» What to do:
Copy out the forum thread below, beginning at the words "Sorry for that." and stopping after "sale in Canada.". Substitute "contrast" for "juxtaposition" wherever it occurs in that span.

» Text extract:
====
# Someone is selling a 1987 Blue Sentra Coupe



## Sundermeyer (Sep 8, 2014)

I like to scan the net for these things in case someone is interested.

nh.craigslist.org/cto/5993271160.html

It's too far away for me.

-Marc


----------



## fiddlerere (Feb 16, 2017)

Didn`t understand what are you talking about. Repeat?


----------



## Car guy (Mar 31, 2016)

Reached out to the guy. Didn't hear back.


----------



## quadraria10 (Jul 6, 2010)

Here is a cooler 1987 Nissan in Ottawa for the equivalent of 3700 US. Check out the futuristic dash

Price reduced Must sell 1987 Nissan 300ZX NA Coupe T-top | used cars & trucks | Ottawa | Kijiji


----------



## smj999smj (Jan 1, 2006)

Why are we posting a 300ZX in the old Sentra/Pulsar section?


----------



## quadraria10 (Jul 6, 2010)

Sorry for that. Wasn't really posting so much about a model as I was about a year. I was just surprised to find a 30 year old Nissan available in my general market area. Thought it made a cool juxtaposition with the 87 Sentra. I haven't seen either car in the flesh for at least a decade. In fact could not find a single 1987 Sentra currently for sale in Canada.


----------



## Tricky Tom (Jul 20, 2019)

The reason that I am looking on here in the first place..
I have a 1987 Nissan Sentra Hatchback.....49,000 actual miles on it. 
It was my step fathers and he passed. bought it from the estate, he was the only owner and now I am the second.
It had 31,000 miles on it when I got it.
is licensed, insured, and drove it just yesterday......
Has some hail damage on it now......but very nice.....Might sell if price gets right


----------
====
» Material provided:
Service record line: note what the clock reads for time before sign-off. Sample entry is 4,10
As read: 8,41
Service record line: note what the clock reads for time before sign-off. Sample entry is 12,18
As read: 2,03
====
» Worked solution:
Sorry for that. Wasn't really posting so much about a model as I was about a year. I was just surprised to find a 30 year old Nissan available in my general market area. Thought it made a cool contrast with the 87 Sentra. I haven't seen either car in the flesh for at least a decade. In fact could not find a single 1987 Sentra currently for sale in Canada.